Amersfoort Hometown Reflections by Mitchel Lensink

amersfoort photography

This guest post features some wonderful work from Mitchel Lensink, who shoots very creative urban landscapes in his hometown of Amersfoort, The Netherlands.

I’ve known Mitchel for a while now, through speaking to him on Twitter and seeing his work posted on Instagram and Unsplash, and have a great deal of respect for what he’s doing.

This isn’t about me, though, and there’s nobody better than Mitchel himself to talk you through his work.

Hometown reflections, Amersfoort

“My name is Mitchel Lensink and I am a photographer from Amersfoort, The Netherlands.

I mostly shoot cityscapes and portraits but a specialty of mine that people recognise me for most in the city is my reflection photography.

After rainfall I always run around my city looking for puddles, trying to find angles I haven’t already shot.

This last thing can be a particularly difficult feat, since my hometown is (for Dutch standards) average size with about 150,000 people but with a rather small old centre.

It just so happens to be that I focus my attention on this area since it is by far the prettiest and interesting for non-locals to look at and, conveniently, because I live right in the middle of it.

amersfoort photography central square

Bringing my Amersfoort photography to the world

A few of my reflection shots have already caught the attention of the people around my city and it has been more than once that I saw them popping up in different contexts.

I really enjoy it when people find good use for my pictures and I have always had an interest in finding ways to expand my work.

It was a friend that came up with the idea I should go and make postcards out of my Amersfoort photographs as a way to give my work a wider purpose.

She works at a shop that’s always interested in giving local artists a platform and I absolutely loved the idea of having a physical product for sale in a prominent place in the city.

Amersfoort has seen a major increase in tourism the last few years and I could perfectly provide the increasing number of tourists with a typical ‘Amersfoort photo’ without them needing to resort to some generic image.

This is also one of the reasons I like to focus on my hometown as my subject. The city is small enough to have a significant influence on but big enough to support a vibrant creative community.

amersfoort central square

Amersfoort postcards series 1

I had a good look at my Amersfoort photography, picked out eight shots I liked the best, and made two postcard series out of them.

For the first series, I settled on all landscape-orientation shots of the most well-known locations in the city.

Three of the shots are of our central square but each taken at slightly different angles. The fourth shot I added – the church – is from one of the prettiest locations in the city.

Together, these shots form my first collection of reflection photographs that I am selling at the shop.

The second series is something I already curated but will hold onto for now, until the time is right to present these too.

An important thing I like to point out, is that I still don’t care too much for the money I can make from this but rather am excited about the possibility of people all over the country (or even world?) receiving one of my postcards.

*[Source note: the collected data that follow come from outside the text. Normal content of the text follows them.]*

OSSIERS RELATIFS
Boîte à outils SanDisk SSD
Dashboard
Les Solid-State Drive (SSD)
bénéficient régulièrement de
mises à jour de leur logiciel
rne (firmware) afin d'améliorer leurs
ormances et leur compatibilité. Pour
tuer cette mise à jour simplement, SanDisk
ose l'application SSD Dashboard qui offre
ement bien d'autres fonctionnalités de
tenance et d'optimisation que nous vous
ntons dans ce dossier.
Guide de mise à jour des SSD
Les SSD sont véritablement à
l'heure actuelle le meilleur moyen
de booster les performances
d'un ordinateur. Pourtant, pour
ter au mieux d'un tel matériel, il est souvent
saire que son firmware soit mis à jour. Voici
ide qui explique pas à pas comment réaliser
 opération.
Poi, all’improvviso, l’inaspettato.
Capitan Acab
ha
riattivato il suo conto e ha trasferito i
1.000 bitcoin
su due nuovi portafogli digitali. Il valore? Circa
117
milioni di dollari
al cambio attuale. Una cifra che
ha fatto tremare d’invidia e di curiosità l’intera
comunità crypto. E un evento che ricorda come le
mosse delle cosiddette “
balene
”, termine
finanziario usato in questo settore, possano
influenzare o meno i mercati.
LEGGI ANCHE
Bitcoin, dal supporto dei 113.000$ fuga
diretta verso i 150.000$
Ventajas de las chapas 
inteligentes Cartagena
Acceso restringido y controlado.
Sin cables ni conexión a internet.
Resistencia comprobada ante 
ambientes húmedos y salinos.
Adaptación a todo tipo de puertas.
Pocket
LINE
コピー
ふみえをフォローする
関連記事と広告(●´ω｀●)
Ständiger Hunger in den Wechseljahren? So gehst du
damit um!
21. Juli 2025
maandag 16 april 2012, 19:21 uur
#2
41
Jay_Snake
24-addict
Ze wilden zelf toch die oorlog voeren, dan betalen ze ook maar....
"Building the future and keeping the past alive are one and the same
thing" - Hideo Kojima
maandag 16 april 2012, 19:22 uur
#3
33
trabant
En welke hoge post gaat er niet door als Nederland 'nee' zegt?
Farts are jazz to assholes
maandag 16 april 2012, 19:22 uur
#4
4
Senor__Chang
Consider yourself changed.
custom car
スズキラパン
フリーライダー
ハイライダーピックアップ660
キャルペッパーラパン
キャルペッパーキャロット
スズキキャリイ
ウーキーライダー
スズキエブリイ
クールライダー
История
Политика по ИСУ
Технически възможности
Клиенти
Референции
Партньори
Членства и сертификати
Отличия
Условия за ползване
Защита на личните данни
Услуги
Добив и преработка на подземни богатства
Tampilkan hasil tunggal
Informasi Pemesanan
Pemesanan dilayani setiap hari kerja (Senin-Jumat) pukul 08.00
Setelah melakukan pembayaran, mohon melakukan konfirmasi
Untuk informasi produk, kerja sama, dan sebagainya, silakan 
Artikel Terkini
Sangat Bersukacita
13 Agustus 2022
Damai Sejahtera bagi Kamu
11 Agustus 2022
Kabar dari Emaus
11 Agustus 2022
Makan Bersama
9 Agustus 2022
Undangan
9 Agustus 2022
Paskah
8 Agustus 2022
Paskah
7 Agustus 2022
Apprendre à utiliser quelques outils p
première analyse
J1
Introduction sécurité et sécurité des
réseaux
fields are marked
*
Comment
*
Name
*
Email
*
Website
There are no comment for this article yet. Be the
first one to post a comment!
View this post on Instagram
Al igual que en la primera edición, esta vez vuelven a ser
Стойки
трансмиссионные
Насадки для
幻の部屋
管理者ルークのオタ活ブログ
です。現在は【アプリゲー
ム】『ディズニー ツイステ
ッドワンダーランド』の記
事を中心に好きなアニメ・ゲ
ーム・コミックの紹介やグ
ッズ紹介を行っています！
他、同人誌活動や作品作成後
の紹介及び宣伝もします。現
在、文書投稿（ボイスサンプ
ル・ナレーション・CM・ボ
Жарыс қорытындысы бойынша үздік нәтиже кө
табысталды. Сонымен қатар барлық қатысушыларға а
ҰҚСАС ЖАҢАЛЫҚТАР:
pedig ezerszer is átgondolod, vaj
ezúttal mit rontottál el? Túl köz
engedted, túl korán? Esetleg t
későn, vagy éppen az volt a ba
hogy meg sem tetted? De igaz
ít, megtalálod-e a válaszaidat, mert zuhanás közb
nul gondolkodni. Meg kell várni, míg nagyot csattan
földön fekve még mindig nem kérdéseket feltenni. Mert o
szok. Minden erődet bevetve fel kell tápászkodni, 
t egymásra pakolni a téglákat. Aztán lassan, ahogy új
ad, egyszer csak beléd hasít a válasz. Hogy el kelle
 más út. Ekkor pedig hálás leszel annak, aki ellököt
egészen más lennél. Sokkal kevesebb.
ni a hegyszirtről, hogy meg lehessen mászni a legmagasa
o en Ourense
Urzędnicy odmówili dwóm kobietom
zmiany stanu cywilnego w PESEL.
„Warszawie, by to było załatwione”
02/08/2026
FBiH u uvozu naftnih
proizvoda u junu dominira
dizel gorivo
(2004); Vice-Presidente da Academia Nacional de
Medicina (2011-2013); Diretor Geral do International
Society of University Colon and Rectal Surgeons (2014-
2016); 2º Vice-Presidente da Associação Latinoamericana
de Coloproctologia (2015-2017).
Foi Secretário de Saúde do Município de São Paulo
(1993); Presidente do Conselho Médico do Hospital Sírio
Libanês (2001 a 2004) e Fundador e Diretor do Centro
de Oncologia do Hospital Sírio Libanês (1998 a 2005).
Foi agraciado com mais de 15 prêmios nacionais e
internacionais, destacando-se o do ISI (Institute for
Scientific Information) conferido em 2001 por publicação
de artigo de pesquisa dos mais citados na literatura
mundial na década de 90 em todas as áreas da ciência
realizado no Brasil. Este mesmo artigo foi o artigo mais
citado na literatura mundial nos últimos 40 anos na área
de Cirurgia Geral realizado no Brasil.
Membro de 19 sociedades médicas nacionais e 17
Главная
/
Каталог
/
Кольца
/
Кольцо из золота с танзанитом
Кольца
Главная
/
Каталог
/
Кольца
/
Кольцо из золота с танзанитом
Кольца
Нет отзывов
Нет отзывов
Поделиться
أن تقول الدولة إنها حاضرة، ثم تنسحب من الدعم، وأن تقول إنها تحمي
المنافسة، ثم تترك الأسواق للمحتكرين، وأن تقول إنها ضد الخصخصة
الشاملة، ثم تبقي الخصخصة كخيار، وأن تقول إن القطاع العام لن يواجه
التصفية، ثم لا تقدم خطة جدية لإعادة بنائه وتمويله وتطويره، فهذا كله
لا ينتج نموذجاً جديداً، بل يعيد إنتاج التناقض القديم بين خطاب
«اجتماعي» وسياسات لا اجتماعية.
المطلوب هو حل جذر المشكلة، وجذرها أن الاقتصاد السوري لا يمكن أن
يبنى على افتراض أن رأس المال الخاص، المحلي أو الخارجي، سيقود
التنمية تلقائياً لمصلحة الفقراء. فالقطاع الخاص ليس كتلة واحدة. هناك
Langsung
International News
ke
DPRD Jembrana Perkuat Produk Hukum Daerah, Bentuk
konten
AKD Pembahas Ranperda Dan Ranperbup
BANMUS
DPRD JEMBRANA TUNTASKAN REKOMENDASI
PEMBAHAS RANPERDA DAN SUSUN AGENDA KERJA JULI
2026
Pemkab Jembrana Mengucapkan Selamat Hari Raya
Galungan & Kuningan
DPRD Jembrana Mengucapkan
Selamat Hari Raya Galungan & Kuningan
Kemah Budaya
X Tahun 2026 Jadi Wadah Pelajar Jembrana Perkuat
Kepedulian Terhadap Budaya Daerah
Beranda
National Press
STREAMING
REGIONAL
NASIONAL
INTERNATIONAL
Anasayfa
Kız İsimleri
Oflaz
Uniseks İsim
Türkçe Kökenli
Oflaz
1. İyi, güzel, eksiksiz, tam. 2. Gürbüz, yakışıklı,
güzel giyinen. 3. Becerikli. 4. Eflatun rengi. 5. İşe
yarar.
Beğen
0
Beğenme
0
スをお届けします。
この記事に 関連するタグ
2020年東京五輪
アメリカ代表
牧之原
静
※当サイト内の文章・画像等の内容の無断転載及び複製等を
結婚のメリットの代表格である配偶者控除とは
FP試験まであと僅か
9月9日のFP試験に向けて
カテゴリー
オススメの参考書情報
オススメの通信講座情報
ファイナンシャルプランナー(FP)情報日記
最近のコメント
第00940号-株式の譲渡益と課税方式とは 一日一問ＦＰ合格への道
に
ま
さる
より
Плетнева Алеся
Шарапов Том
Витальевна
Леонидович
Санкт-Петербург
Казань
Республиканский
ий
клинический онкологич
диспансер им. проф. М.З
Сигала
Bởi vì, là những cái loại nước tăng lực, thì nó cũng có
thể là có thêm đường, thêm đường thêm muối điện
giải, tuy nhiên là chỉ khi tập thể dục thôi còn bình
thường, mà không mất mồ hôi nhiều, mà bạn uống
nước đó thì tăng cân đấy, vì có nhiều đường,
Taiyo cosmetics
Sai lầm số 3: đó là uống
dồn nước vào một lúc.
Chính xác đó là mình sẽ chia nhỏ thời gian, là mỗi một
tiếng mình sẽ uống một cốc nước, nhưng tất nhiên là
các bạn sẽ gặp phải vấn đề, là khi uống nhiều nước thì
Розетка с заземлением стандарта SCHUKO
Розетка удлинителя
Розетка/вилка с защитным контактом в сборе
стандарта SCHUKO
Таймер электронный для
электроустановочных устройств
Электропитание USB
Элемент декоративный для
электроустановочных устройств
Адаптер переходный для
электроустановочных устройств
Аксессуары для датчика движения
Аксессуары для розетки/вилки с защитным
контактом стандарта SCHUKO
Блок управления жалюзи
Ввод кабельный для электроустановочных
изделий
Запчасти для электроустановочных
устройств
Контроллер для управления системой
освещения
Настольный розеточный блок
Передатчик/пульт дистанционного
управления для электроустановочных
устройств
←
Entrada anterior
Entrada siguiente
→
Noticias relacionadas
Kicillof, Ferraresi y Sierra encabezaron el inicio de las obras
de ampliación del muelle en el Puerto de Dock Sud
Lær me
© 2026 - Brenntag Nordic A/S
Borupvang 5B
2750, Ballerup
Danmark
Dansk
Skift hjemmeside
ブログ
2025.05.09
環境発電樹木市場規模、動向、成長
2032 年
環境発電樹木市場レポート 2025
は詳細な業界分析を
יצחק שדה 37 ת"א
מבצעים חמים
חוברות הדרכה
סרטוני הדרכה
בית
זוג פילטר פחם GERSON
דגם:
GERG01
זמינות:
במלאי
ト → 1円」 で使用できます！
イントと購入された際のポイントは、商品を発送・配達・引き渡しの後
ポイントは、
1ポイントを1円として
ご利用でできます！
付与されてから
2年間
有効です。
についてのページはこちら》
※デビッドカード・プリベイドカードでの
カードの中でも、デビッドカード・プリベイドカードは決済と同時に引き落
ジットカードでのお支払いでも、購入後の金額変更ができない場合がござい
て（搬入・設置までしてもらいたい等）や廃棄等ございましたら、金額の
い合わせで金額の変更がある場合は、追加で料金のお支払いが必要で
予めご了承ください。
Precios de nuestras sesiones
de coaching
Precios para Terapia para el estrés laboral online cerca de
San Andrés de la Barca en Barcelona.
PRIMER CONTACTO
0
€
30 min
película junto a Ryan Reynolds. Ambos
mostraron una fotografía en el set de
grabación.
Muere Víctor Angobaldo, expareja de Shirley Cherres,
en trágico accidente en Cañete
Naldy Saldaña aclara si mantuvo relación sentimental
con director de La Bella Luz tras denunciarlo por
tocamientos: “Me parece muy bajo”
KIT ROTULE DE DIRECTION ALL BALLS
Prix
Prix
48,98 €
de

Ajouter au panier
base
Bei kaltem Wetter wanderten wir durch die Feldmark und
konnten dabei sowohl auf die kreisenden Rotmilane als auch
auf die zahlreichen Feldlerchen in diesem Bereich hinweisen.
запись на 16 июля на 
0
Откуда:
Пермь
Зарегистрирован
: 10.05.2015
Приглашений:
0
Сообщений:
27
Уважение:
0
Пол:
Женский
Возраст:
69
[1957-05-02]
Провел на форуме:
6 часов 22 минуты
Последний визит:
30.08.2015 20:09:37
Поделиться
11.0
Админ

I mean, sharing something that I can be proud of like this is a real dream.

amersfoort square

The secret behind my images

I get messages every now and then from people asking me how I get these reflections into my shots but there really isn’t a big secret to it.

Every one of these photos was shot on my Fujifilm X-T1 with the Samyang 12mm.

I don’t do any digital manipulation to my images other than adjusting some colouring and exposure levels like everybody else shooting their images in RAW.

So if you wish to achieve similar results, all I can tell you is to don’t get discouraged when it’s wet outside but to instead embrace it and keep a real close eye out for any puddles.

Even the smallest ones can be sufficient.

And that’s also a metaphor for the grander things in life, by the way.”

Wrapping up

There’s a lot to like about Mitchel’s Amersfoort photography, but I think the attempt to get it off the screen and into people’s hands is what I like the most.

I do have prints available from a print-on-demand website, but so do thousands of other people. Being pro-active and making postcards is another level and has to be admired.

If you want to see what else Mitchel is up to, go check out his website here, find more of his work on Unsplash or Instagram, or go say hello to him on Twitter.

And if you liked the Amersfoort reflections and think others will too, why not share or pin them?

2 thoughts on “Amersfoort Hometown Reflections by Mitchel Lensink”

  1. Simplest ideas are sometimes the cleverest and most effective. You’ve done extremely well to get these out as postcards. I researched putting some of my photos as cards and went so far as to approach people in the industry. I attended a trade fair of greetings cards, calendars and so on it was very illuminating. Whatever the aesthetic value of my work is, it ain’t selling! Although I have had my work exhibited publically. I’m inspired by you to look more closely at where I live and seek inspiration there so thankyou Mitchel. What a wonderful name LENSINK for a blog titled myfaveouritelens 🙂

    • Yep, I really liked these postcards when I saw them. Not sure if Mitch is still doing them as this was posted a while ago now. He’s a talented photographer though, worth tracking down the stuff he posts online. I think he puts a lot up on Unsplash.